- [CONSEGNA] Quali titoli di film compaiono nel testo su Halloween II? Elencali tutti, nell'ordine in cui appaiono.

- [TESTO DA LEGGERE]
---------------

Permane un pizzico di quell’atmosfera maligna che Carpenter creò e coltivò, quel terrore senza valvole di sfogo, senza ironia o distrazioni.
Due anni dopo il successo di Halloween (1978) il ferro è ancora caldissimo e la premiata coppia Carpenter-Hill decide di batterlo. Operazione ruffiana?
Ma no dai, l’ineguagliabile capolavoro lascia grande curiosità e qualche spiraglio che i due sceneggiatori sfruttano al massimo consegnando al regista Rick Rosenthal un seguito in tenore di “pilota automatico” che non può fallire la missione di consolidare la fama dell’icona più ambigua e conturbante del panorama horror. E’ proprio questa la prima sensazione: che il film sia intrinsecamente figlio di una narrazione, una tecnica e un’atmosfera precostituita. E che perciò, al di là della firma del regista poi autore del patetico Halloween: La Resurrezione, si debba considerare Halloween II (distribuito inizialmente dalle nostre parti con il titolaccio Il Signore Della Morte) come un’appendice carpenteriana e non un rilancio creativo. Temporalmente contiguo agli avvenimenti del predecessore, Halloween II apre proprio con un riassuntino “della puntata precedente”: lo scontro finale tra Laurie Strode (Jamie Lee Curtis, Non Entrate In Quella Casa) e Michael Myers, in ultimo crivellato di colpi dal Dottor Loomis (Donald Pleasence), suo psichiatra.
Ma il corpo dell’omicida mascherato sparisce e tutto lascia presagire che la notte di Ognissanti, nella solitamente placida Haddonfield, sarà ancora lunga e violenta. Da qui si riparte con il ricovero della traumatizzata Laurie, le indagini di Loomis e la scomoda consapevolezza che Myers si trovi a piede libero. I tenebrosi vialetti del paese sono perfetti per nascondere l’esile presenza del mostro, che diventa in tutto e per tutto un incubo invisibile e spettrale. In men che non si dica un fiuto animalesco conduce Myers all’ospedale che tiene in cura la ragazza, dove l’impassibile furia di Michael renderà l’edificio il luogo meno sano e sicuro della città, fornendo all’equipe medica un mucchio di straordinari. Se la storia è fatta da grandi uomini, le grandi storie horror sono alimentate e consacrate da grandi personaggi: Halloween non fu capolavoro solo grazie a Michael Myers, ma non lo sarebbe mai stato senza di lui.

---------------

- [RIGHE]
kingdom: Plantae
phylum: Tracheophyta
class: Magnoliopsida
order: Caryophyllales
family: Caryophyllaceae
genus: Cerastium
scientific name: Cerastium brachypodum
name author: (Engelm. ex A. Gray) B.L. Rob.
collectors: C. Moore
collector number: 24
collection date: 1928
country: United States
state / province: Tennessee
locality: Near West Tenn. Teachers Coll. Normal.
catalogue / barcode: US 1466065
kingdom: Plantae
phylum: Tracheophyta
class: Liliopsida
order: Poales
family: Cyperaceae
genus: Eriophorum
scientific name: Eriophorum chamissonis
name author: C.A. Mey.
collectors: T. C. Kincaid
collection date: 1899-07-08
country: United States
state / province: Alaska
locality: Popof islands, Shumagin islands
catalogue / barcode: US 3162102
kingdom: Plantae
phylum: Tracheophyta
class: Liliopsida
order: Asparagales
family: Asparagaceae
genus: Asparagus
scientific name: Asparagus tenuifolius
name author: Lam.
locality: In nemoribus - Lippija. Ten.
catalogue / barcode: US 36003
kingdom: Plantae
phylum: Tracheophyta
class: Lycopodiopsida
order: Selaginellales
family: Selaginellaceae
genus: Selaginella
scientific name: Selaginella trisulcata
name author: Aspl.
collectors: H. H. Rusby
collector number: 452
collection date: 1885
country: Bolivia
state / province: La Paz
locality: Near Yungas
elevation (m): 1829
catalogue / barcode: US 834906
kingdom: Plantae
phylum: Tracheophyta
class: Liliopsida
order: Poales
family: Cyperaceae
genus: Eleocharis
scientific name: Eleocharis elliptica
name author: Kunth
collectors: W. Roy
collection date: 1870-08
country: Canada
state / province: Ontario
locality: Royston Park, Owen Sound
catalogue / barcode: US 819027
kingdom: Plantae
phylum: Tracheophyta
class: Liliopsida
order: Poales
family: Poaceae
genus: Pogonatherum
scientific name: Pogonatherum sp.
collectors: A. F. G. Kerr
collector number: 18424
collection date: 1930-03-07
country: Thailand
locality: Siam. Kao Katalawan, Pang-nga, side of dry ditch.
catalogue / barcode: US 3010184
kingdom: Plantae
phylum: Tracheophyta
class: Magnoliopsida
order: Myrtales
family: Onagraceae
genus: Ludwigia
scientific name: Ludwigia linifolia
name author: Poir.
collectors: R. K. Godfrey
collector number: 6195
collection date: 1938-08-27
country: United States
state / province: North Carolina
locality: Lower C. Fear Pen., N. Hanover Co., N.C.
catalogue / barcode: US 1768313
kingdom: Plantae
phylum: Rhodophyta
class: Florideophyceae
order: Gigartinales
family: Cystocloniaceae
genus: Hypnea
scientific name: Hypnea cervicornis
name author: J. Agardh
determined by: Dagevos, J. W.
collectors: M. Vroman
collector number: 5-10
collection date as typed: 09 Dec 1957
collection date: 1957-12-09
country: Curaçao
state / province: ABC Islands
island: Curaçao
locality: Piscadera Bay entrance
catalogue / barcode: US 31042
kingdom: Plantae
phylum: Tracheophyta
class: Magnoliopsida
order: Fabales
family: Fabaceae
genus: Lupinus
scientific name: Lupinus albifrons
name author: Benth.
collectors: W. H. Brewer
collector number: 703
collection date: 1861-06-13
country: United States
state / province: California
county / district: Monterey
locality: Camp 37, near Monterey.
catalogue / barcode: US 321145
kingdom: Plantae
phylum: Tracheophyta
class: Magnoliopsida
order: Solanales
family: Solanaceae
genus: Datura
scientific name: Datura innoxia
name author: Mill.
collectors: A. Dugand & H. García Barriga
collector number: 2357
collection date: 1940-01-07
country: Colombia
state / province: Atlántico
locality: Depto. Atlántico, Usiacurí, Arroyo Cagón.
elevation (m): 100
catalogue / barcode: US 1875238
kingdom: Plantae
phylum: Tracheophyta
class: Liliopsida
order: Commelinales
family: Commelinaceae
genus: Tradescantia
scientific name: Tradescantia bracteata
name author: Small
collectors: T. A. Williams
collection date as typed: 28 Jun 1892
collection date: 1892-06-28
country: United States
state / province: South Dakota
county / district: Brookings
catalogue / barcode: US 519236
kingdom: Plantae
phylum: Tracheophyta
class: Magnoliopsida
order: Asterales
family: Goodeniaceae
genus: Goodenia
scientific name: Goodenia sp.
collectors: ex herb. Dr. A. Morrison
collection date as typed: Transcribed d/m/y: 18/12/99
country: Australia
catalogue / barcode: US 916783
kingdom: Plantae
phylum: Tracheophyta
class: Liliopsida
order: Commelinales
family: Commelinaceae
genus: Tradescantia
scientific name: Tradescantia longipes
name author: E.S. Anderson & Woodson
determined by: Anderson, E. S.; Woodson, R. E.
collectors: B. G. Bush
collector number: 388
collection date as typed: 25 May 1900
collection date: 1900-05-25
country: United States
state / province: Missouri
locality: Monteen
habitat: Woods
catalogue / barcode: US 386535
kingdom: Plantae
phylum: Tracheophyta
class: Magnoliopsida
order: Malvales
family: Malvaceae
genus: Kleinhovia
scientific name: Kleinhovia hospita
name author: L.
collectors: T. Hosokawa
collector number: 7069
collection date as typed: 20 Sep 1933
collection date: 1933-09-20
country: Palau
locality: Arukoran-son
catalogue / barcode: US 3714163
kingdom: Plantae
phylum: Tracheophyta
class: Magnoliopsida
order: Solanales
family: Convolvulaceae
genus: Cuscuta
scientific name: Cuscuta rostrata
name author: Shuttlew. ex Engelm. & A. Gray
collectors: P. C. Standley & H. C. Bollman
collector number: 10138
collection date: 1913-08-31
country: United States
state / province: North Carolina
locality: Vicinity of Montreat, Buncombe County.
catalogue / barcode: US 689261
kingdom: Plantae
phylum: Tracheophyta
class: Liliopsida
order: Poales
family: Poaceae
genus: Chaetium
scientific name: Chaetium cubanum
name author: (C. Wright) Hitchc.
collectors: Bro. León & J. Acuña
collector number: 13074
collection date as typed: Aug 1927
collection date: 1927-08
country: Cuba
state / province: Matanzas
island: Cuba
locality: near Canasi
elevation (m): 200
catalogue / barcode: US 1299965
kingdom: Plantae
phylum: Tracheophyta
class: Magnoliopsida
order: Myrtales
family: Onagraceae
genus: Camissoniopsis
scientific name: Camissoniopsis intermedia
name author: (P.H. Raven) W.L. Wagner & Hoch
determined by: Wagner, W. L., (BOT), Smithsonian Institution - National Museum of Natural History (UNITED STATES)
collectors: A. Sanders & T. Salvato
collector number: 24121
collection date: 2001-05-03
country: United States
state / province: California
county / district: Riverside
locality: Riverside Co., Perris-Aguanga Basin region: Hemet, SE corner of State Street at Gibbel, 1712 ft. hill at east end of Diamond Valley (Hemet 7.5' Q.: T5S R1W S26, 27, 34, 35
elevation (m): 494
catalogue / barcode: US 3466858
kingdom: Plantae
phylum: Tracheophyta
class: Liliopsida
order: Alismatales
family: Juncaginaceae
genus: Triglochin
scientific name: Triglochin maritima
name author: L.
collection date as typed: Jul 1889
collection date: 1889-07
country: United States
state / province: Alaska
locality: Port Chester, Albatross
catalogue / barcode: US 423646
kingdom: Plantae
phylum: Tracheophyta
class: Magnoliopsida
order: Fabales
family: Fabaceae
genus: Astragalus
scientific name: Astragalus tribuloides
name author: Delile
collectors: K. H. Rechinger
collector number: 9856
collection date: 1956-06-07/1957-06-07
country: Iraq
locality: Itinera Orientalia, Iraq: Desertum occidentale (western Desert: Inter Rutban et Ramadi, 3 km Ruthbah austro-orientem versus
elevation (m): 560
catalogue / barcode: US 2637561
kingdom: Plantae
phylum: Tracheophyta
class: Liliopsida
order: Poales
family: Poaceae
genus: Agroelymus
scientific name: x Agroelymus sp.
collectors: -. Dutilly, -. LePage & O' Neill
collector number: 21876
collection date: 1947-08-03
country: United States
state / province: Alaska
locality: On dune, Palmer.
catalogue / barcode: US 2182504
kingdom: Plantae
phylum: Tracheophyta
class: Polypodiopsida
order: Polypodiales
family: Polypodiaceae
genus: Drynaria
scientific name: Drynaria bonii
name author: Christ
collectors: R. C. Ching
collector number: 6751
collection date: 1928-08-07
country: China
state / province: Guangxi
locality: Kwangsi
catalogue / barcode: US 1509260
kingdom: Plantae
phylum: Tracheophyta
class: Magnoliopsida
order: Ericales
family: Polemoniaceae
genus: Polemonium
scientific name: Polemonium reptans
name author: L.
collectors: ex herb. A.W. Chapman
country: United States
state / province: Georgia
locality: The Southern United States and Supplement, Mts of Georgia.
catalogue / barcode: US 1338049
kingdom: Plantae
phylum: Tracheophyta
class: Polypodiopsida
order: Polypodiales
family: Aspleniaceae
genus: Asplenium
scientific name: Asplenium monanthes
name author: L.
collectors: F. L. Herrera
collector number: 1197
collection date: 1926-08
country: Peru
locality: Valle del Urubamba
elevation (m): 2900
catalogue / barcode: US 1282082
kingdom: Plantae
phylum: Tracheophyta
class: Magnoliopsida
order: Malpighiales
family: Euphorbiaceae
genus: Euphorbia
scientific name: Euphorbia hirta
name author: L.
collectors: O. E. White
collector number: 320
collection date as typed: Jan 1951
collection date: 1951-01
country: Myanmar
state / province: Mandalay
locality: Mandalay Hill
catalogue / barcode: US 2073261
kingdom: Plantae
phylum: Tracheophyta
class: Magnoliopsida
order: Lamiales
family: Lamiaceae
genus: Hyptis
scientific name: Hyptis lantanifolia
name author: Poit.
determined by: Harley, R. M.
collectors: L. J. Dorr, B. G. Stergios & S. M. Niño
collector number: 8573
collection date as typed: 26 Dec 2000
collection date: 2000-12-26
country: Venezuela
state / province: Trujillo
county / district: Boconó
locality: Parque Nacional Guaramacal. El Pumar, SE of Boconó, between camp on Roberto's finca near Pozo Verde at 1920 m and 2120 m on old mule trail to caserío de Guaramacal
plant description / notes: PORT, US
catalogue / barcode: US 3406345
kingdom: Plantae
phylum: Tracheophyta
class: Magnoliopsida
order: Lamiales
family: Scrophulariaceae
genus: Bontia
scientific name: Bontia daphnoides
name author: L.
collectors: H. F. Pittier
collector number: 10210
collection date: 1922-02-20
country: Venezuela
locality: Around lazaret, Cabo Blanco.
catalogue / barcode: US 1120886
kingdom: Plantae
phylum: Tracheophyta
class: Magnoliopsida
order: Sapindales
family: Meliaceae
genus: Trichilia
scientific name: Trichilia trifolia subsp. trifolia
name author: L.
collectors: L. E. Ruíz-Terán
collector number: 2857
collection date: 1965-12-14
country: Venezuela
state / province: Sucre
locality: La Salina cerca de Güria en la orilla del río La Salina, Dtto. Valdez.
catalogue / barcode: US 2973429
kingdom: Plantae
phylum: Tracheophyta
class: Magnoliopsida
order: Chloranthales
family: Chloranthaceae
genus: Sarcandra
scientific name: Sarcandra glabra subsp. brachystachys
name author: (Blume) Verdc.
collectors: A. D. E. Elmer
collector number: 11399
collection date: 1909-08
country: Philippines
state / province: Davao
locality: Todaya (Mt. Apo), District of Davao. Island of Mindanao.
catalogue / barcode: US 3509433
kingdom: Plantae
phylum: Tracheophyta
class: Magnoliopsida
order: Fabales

---------------

- [SOLUZIONE]
Halloween
Halloween: La Resurrezione
Halloween II
Il Signore Della Morte
Non Entrate In Quella Casa